__PASSAGE PROVIDED__
==============================
When the remanufacturing operations are outsourced to an independent remanufacturer, the optimal quantities of remanufactured products are determined by the remanufacturer. Therefore, under Model R, the independent remanufacturer’s problem can be written as follows:

$$\underset{q_r}{\max }{\pi }_R^R=\left(p_r-w-c_r\right)q_r.$$

(5)

It should be noted that the selling cost for the remanufacturer includes the cost of remanufacturing and the wholesale price of used cores set by the manufacturer, who sells the new products in the same market. Thus, the manufacturer’s problem is

$$\underset{q_n}{\max }{\pi }_M^R=\left(p_n-c_n\right)q_n+w{q}_r+m\left(C-e_n{q}_n-\left(e_n-s\right)q_r\right)-s^2/2.$$

(6)

Similar to the manufacturer’s profit in Model H, the first term of Equation (6) represents the profits of selling new products, and the second term is the profitability of remanufactured product wholesales, while the last term is the profit or cost of the carbon trading. It should be noted that it is the manufacturer who is responsible for the carbon emissions reduction, which is consistent with the fact that many brand-name environmental groups and agencies usually encourage manufacturers to extend their responsibility to remanufacturing issues.

Again, backward induction is employed to identify the optimal outcomes of Model R. By performing optimization in Equations (5) and (6), we can obtain $q_r^H$ and $q_n^H$ as follows:

$$\begin{array}{l}{q}_n^R=\frac{2c_n+2m{e}_n+\gamma -c_r-2-w}{\gamma -4}\\ q_r^R=\frac{\gamma -2c_r+\gamma c_n+\gamma m{e}_n-2w}{\gamma \left(4-\gamma \right)}\end{array}.$$

(7)
==============================
__RECORDS TO PROCESS__

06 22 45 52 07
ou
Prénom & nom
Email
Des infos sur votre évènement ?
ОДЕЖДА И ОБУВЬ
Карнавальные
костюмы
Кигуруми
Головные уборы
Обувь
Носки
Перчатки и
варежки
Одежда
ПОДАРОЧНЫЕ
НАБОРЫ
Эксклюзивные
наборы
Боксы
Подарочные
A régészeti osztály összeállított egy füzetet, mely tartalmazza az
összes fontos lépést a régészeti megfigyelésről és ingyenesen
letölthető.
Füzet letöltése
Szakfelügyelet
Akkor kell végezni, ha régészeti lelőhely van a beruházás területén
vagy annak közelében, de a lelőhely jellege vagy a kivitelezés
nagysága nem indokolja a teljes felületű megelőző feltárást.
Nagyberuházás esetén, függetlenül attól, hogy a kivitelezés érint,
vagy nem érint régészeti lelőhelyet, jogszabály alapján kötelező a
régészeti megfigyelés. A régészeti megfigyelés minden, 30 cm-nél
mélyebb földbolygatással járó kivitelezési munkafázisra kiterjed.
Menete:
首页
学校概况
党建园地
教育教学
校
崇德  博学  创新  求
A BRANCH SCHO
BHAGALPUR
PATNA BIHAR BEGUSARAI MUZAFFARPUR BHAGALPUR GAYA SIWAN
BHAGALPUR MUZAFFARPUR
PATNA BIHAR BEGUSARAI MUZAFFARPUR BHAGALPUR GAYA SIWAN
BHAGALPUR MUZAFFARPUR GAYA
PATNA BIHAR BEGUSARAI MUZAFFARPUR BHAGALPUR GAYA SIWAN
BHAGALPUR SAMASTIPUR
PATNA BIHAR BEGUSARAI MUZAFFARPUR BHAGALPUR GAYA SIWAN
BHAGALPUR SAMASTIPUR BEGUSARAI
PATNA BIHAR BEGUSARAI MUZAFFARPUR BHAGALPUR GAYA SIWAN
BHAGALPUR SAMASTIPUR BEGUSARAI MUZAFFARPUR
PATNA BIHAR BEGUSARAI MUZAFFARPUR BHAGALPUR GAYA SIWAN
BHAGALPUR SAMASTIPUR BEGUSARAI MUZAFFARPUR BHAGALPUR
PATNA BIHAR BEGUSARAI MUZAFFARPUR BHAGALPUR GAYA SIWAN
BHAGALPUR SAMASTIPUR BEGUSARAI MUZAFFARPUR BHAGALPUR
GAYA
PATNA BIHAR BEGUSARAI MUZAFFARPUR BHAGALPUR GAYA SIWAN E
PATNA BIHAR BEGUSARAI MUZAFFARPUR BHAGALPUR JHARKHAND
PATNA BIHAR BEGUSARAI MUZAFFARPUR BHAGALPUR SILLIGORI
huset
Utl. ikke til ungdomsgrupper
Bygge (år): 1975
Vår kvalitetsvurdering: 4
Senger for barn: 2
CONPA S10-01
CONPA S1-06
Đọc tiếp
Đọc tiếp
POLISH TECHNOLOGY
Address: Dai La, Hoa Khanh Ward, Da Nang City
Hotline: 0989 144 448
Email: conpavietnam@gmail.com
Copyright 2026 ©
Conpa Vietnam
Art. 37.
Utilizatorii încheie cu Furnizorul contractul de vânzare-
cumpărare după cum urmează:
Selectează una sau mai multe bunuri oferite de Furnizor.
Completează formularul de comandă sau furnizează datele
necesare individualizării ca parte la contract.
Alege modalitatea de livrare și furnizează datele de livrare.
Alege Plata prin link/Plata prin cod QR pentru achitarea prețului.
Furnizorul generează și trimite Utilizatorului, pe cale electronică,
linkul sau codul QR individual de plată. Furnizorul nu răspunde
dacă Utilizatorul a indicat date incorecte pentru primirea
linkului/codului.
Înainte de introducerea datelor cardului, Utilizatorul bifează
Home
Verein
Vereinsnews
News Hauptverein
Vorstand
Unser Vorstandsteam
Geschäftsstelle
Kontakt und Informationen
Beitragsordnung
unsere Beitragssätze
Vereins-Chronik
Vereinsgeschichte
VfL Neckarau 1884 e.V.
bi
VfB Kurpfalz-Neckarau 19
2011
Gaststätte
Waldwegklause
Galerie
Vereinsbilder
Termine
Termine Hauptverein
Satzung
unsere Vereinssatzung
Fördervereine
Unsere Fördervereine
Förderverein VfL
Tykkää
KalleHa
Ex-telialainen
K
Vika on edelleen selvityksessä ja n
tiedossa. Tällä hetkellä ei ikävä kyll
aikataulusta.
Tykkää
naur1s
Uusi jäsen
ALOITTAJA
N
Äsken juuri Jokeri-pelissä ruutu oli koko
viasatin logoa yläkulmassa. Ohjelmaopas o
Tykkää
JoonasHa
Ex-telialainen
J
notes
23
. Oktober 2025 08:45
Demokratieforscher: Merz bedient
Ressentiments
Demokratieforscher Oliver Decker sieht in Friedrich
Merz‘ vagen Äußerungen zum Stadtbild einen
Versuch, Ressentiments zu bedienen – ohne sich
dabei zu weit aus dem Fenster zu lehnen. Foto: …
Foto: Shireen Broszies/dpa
==============================
__REQUIREMENT 1__
In the listing, from its first line through the line containing "Nagyberuházás esetén, függetlenül", substitute "E-mail" for "Email" and reproduce those lines with nothing else changed.
__REQUIREMENT 2__
Pick up the passage on outsourced remanufacturing under Model R and continue it from the point where it stops.

__EXERCISE RESULT 1__
06 22 45 52 07
ou
Prénom & nom
E-mail
Des infos sur votre évènement ?
ОДЕЖДА И ОБУВЬ
Карнавальные
костюмы
Кигуруми
Головные уборы
Обувь
Носки
Перчатки и
варежки
Одежда
ПОДАРОЧНЫЕ
НАБОРЫ
Эксклюзивные
наборы
Боксы
Подарочные
A régészeti osztály összeállított egy füzetet, mely tartalmazza az
összes fontos lépést a régészeti megfigyelésről és ingyenesen
letölthető.
Füzet letöltése
Szakfelügyelet
Akkor kell végezni, ha régészeti lelőhely van a beruházás területén
vagy annak közelében, de a lelőhely jellege vagy a kivitelezés
nagysága nem indokolja a teljes felületű megelőző feltárást.
Nagyberuházás esetén, függetlenül attól, hogy a kivitelezés érint,

__EXERCISE RESULT 2__
Substituting $q_r^H$ and $q_n^H$ into Equation (6), we can obtain the manufacturer’s problem as follows:

$$\underset{w,s}{\max }{\pi }_M^R=\left(p_n-c_n\right)q_n+w{q}_r+m\left(C-e_n{q}_n-\left(e_n-s\right)q_r\right)-s^2/2.$$

(8)

Performing Equation (8) with maximization yields the following optimal wholesale price and carbon emissions reduction efforts:

$$\begin{array}{l}{w}^{R*}=\frac{\left[\begin{array}{l}{\gamma }^3{c}_n-8\gamma m{e}_n+2{\gamma }^{2}m{e}_n+8c_r\gamma +{\gamma }^{3}m{e}_n-4c_r{\gamma }^2\\ -4c_r{m}^2-8{\gamma }^2+3{\gamma }^3+2\gamma m^2+2\gamma c_n{m}^2+2\gamma m^3{e}_n\end{array}\right]}{2(3{\gamma }^2-8\gamma +2m^2)}\\ s^{R*}=\frac{2m(m{e}_n-\gamma c_n-\gamma m{e}_n+c_r)}{2m^2-8\gamma +3{\gamma }^2}\end{array}.$$

(9)

Substituting $s^{R*}$ and $w^{R*}$ into $q_r^R$ and $q_n^R$, we can obtain all optimal outcomes in Model R. All of the main decisions regarding the manufacturer’s optimal choices are summarized in Table 3.

5. Analysis and Discussion

To ensure that all optimal decisions are positive, as in Zhang et al. [11] and He et al. [37], we derive the following assumption:

Assumption 6.

In both models, the remanufacturing cost should be in the interval of$\frac{2{\gamma }^2-2\gamma -4\gamma c_n+m^2-m^3{e}_n-c_n{m}^2+2\gamma m{e}_n-2m{e}_n}{2(\gamma +1)}<c_r<\gamma c_n+\gamma m{e}_n-m{e}_n$.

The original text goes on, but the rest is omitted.